Blair walked into her mother's room. A handsome man sat in the corner. He looked disheveled and distraught. He wore pastel suspenders and purple pants. He also happened to be her husband. He gazed up at her.

"I'm so glad you came, Blair."

She looked at her mother. Oh. My. Lord. Her mother had grown dramatically weaker. Blair scurried over to touch her mother's hand. It felt limp. Her mother whispered to her:

"Keep on going for me, darling, keep on going."

Eleanor's eyes closed. Her hand drifted off of Blair's. No. She was gone. A tear trickled down Blair's cheek.
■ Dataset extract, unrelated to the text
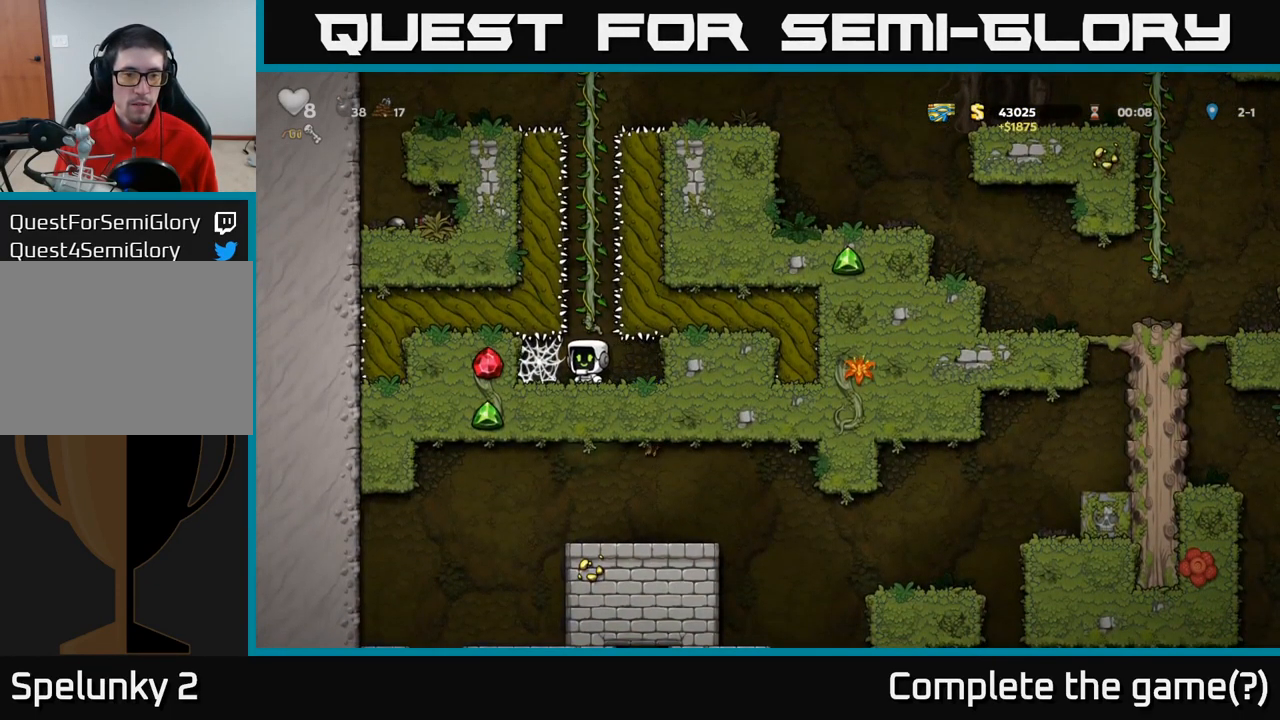
{"dt_ms": 500, "buttons": ["A"], "left_stick": "up", "events": [[83, "A", "down"], [234, "left_stick", "up"], [250, "A", "up"], [384, "A", "down"]]}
It landed on her mother's arm. She momentarily forgot Chuck was in the room. He walked over to her, looked at his wife and knew. He cried too.

With Chuck and his limo, Blair rode to her mother's apartment. No wait, no one's apartment. Possibly it was her's now? She let out a deep sigh, perhaps trying to be rid of all the deep pain, distress, and sorrow. She drifted to the door of the building. She shoved her delicate hands under the stack of newspapers. When she glanced at them she noted that they were addressed to a Eleanor Waldorf. She observed the days that should have rained and didn't and the days it was predicted to be clear and it poured.

This was not what Blair had wanted. She wanted the doctors to be wrong. They weren't. She'd been left once again. Her father left with Roman and now her mother left with cancer. She hardly had a family anymore No, maybe she did. What about Chuck? He counted for something. He would look out for her. Wouldn't he? She had him. She needed him. He could take care of her. Couldn't he? He laid a strong hand on her shoulder and she knew. She was safe. She had a family. Blair would miss the one's she had lost, but then again, what was it her mother had told her? Oh yes… keep going.